BY lewine mair
The news has suddenly started to slip out that the LPGA could be the first of the professional tours to adhere to a new set of rules regarding pace of play. When it comes to the Ford Championship, which begins on March 27, there should be a revving up of engines to an extent where our slow and sleepy game will have to wake up.
Among the minutia of the new policy circulated to players last week was this statement:
“Under the previous policy in 2024, 22 athletes received a fine and 9 received a two-stroke penalty. If this new policy had been in place last season, 23 players would have received a one-stroke penalty, and 8 would have received a two-stroke penalty.”
The above will come as music to the ears of Dame Laura Davies, the four-time major winner and Sky Sports commentator who has been crying out for penalty shots ahead of fines for years.
... in their dealings with referees, the slowcoaches among the women cannot expect the sensitive touch at this likely turning point on their tour.
Only a week or so ago, she was reiterating that most of the slowcoaches in the professional game were nowadays making so much money that they no longer cared a jot about being handed one more fine.
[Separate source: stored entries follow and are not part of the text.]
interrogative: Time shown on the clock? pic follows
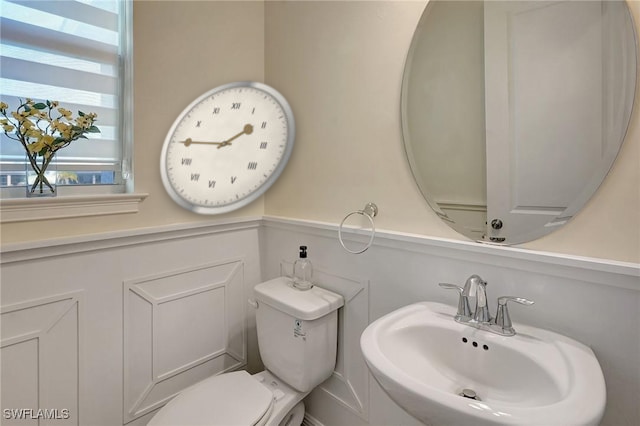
1:45
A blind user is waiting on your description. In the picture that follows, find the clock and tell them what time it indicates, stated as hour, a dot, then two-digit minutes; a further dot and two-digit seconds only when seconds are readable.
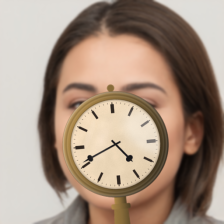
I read 4.41
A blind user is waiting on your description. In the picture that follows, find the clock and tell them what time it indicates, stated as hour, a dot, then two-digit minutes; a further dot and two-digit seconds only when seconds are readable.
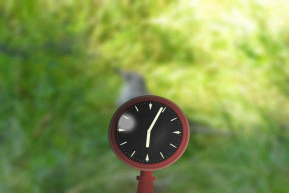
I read 6.04
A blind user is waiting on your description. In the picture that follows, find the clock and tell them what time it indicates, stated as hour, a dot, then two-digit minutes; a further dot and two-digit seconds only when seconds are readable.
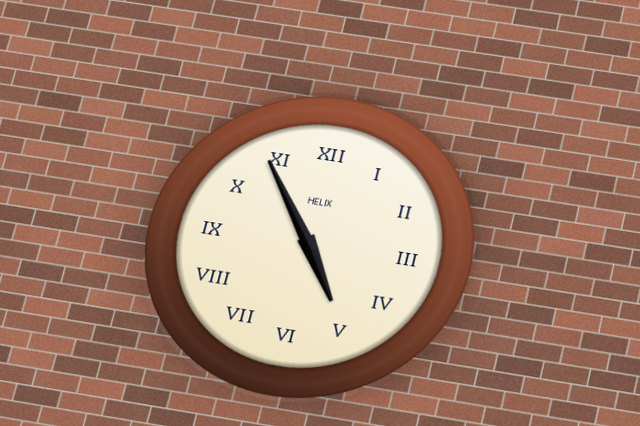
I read 4.54
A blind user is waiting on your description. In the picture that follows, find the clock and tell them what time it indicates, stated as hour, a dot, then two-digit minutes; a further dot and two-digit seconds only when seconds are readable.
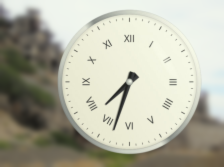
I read 7.33
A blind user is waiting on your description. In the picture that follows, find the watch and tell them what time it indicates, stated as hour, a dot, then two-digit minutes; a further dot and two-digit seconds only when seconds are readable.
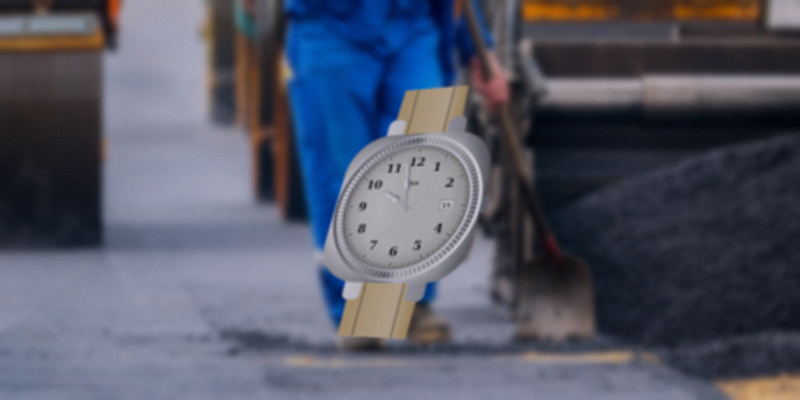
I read 9.58
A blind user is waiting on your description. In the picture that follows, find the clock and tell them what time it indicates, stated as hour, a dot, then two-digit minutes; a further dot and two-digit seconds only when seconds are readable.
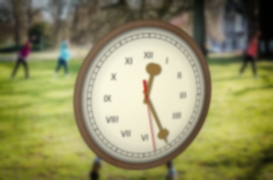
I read 12.25.28
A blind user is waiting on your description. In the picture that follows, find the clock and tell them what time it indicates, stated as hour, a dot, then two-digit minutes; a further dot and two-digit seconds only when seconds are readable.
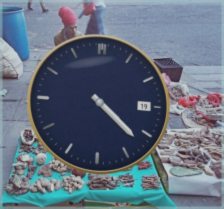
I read 4.22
“For them to start caring,” she maintained, “it has to be penalty shots.”
When Davies won her first major, the 1987 US Women’s Open at Plainfield, JoAnne Carner, whom she defeated in a three-way playoff otherwise involving Ayako Okamoto, could not but be amused by the long-hitting Englishwoman. “Laura,” she said, “plays golf at a speed to suggest that she’s got something better to do.”
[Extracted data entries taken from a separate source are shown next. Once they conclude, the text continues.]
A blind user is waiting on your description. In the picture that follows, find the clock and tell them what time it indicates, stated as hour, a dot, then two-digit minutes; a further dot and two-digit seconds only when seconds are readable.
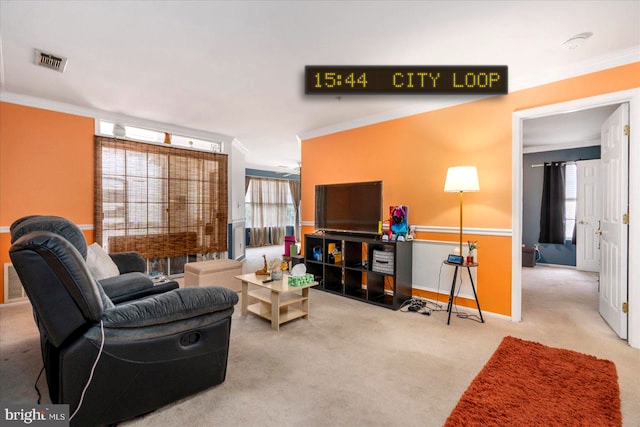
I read 15.44
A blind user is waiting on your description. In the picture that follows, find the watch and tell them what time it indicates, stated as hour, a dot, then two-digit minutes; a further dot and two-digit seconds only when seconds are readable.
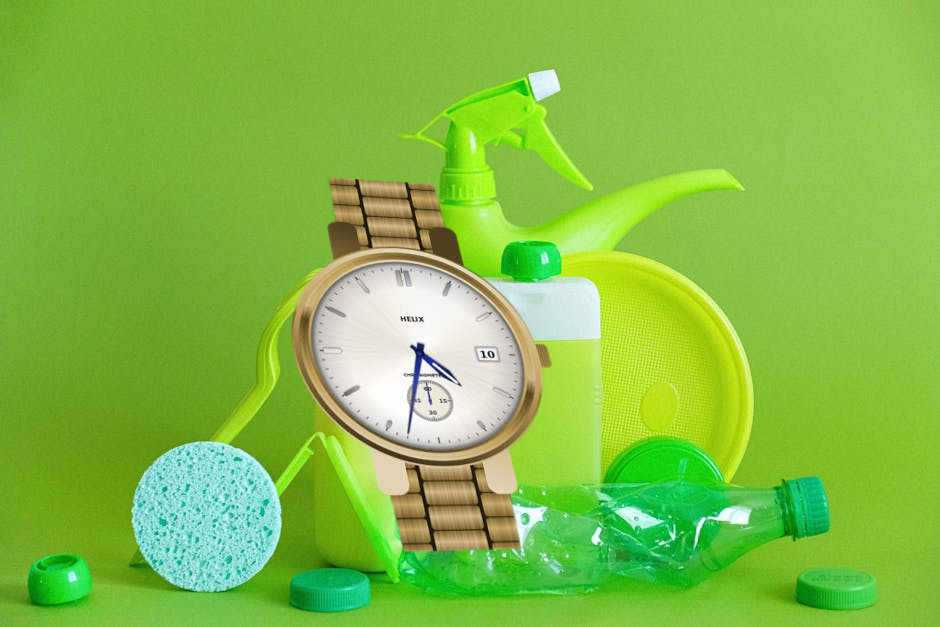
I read 4.33
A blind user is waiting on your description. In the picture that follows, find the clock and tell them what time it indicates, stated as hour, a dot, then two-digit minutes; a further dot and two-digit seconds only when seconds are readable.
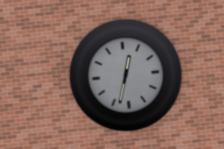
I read 12.33
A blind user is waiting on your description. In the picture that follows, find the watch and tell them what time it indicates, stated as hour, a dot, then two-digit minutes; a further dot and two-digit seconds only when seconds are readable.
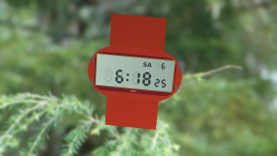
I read 6.18.25
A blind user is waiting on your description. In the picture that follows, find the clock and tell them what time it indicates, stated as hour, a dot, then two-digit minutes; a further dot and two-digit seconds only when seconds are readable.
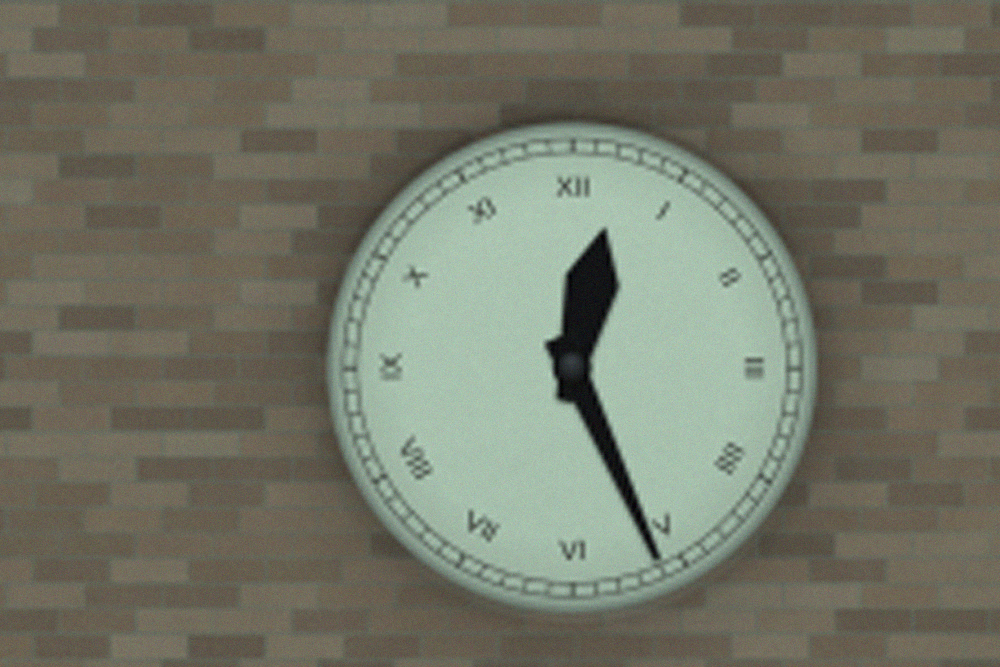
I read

Davies’s explanation has never changed: “That’s how I’ve always played and how I always will.”
It so happens she is a good friend of Carlota Ciganda, the Spaniard whose name comes up in everyone’s slow-play conversations. “I’ve discussed it with Carlota,” she said, “and I believe that she tries harder than most to pick up speed. At times, she wonders if it is the slow preshot routine she learned in her early golfing days which comes back when she’s under pressure.”
Ciganda, of course, is by no means the only European to have had trouble with preshot routines.
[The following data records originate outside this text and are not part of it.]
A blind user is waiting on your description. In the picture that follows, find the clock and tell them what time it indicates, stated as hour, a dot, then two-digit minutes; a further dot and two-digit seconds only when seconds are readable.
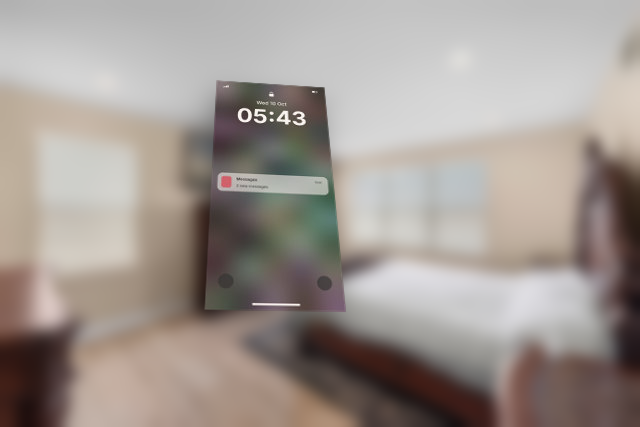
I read 5.43
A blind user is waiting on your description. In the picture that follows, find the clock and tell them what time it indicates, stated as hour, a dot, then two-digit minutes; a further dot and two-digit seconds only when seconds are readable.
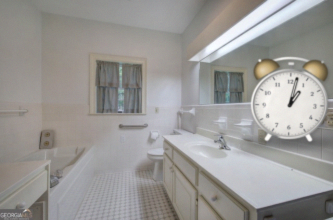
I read 1.02
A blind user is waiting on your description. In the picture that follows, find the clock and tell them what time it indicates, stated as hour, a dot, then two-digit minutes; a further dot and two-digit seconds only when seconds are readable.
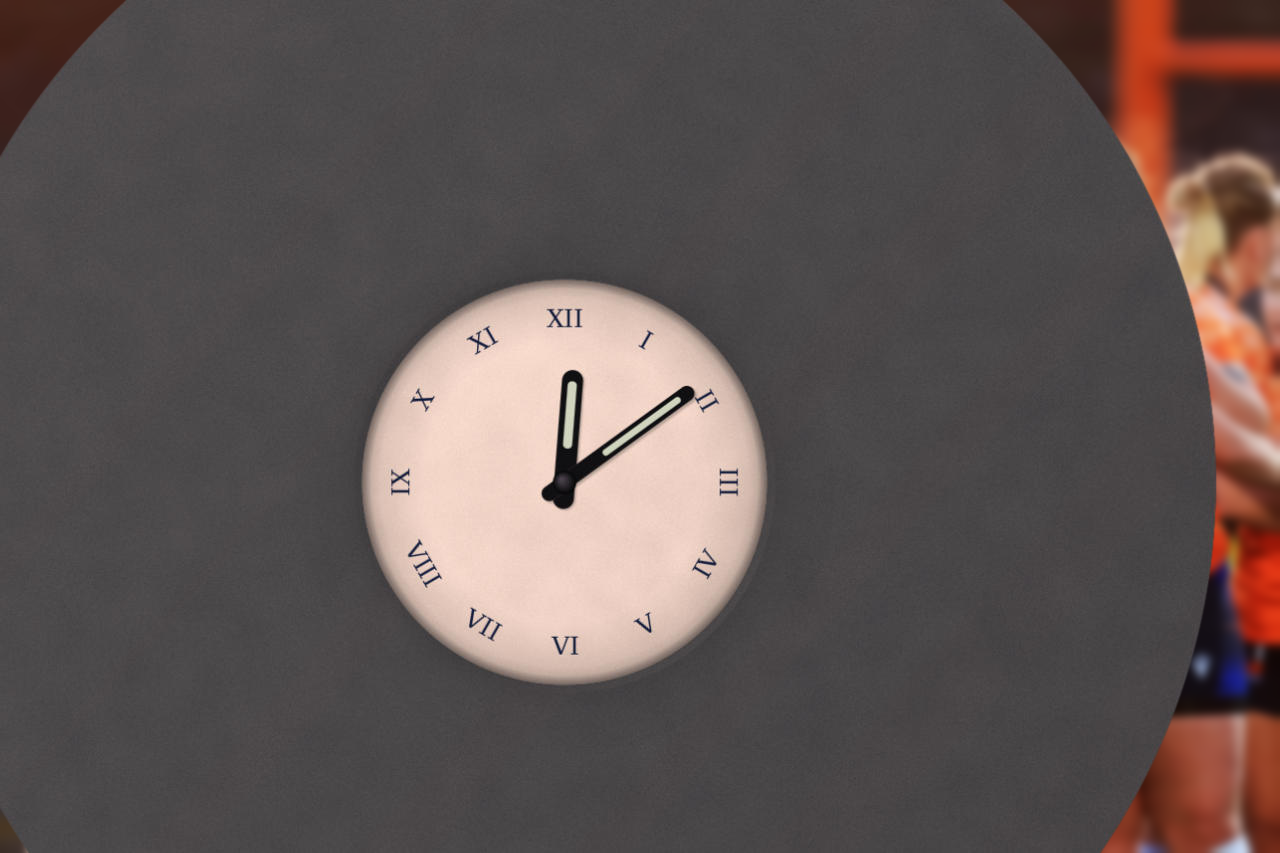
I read 12.09
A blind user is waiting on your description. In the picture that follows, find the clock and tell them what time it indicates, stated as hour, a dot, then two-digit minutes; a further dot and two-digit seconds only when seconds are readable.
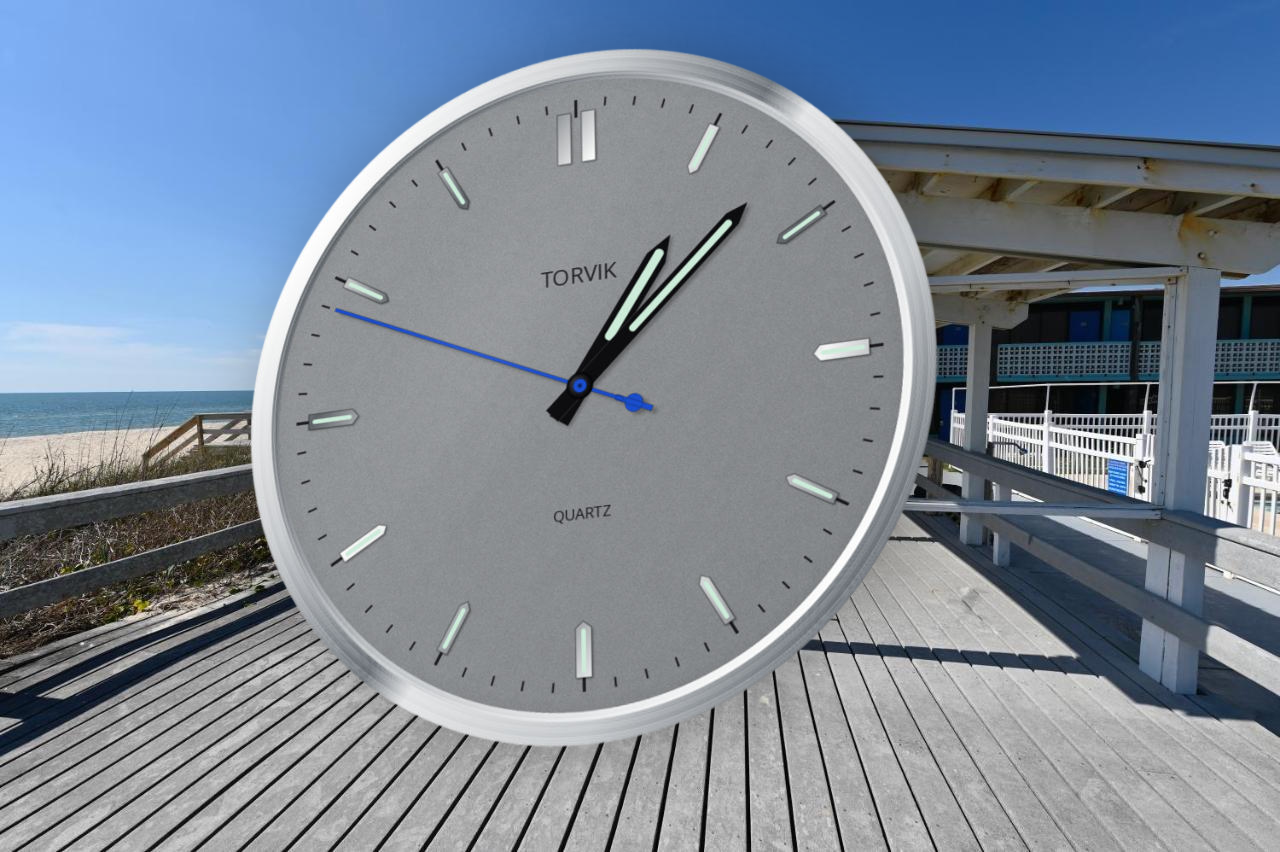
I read 1.07.49
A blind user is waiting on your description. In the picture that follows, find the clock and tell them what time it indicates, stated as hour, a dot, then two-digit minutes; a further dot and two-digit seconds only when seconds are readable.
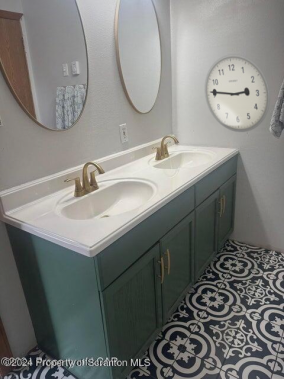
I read 2.46
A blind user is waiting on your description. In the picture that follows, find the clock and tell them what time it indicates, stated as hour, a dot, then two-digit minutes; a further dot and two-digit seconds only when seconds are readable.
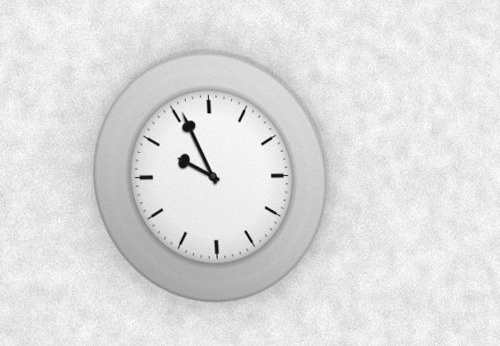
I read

It’s not too long ago that Sergio García would find himself gripping and regripping his driver a dozen times or more. For García, it was a touchy subject, at least until Scotland’s Colin Montgomerie threw in a touch of humour. After seeing the player’s ball tumble from the tee peg at the very last moment in a US Open practice round, Monty asked, “Are we going to have to go through all that again?”
“Yes,” returned García, “but it will be worth it.” (The eventual solution was for him to try for one fewer regrip every day.)
Davies conceded you had to feel sorry for those who struggled to pull the trigger while adding that if and when it became crucial for them to do as much – which seems to be about to happen – they would eventually master the art.
Last year’s AIG Women’s British Open at St Andrews will be remembered for the way Lydia Ko, who had already bagged the ’24 Olympic gold medal, signed off par-birdie to finish two clear of Nelly Korda, Jiyai Shin and Lilia Vu, the trio with whom she had been level when she was standing on the 17th tee.
It was lucky Ko was the runaway favourite at St Andrews. Had it been anyone else in her position, you doubt whether too many of the spectators would have hung around for the prizegiving. Would you believe that it took 45 minutes for the final groups – Jenny Shin and Korda and Vu and Jiyai Shin — to follow Ko and Alexa Pano up the 18th?
For a Women’s British Open where slow play did even more to divest a major of excitement, what of Turnberry in 2015? The winner was Inbee Park, and far and away her strongest suits were the way in which she coped with the worst of the weather and how she handled what were often six-hour rounds. On one occasion, when her playing companion was all over the place, she stood by the side of the green with the patience of a mother collecting a small child from school.
Craig Connelly, an award-winning caddie, has made the very valid point that women tend to ask a very different set of questions to their opposite numbers.
“When you’re working with the men” – Connelly has caddied for all of Colin Montgomerie, Paul Casey and Martin Kaymer – “you can say what you think straight out and without giving offence. With the women” – he started off his caddying career with Scotland’s Dale Reid – “you have to pick your words with care because they’re mostly pretty sensitive. It’s more of a brother-sister relationship if you like.”
However, in their dealings with referees, the slowcoaches among the women cannot expect the sensitive touch at this likely turning point on their tour. As far as Davies is concerned, they, no less than the men, need to be properly disciplined.
“Hit them with penalty shots,” she said, “and you’re going to affect their heads as well as their scores.”
Who can wait for the forthcoming Ford Championship to see how the snail’s-pace contingent face up to that little lot?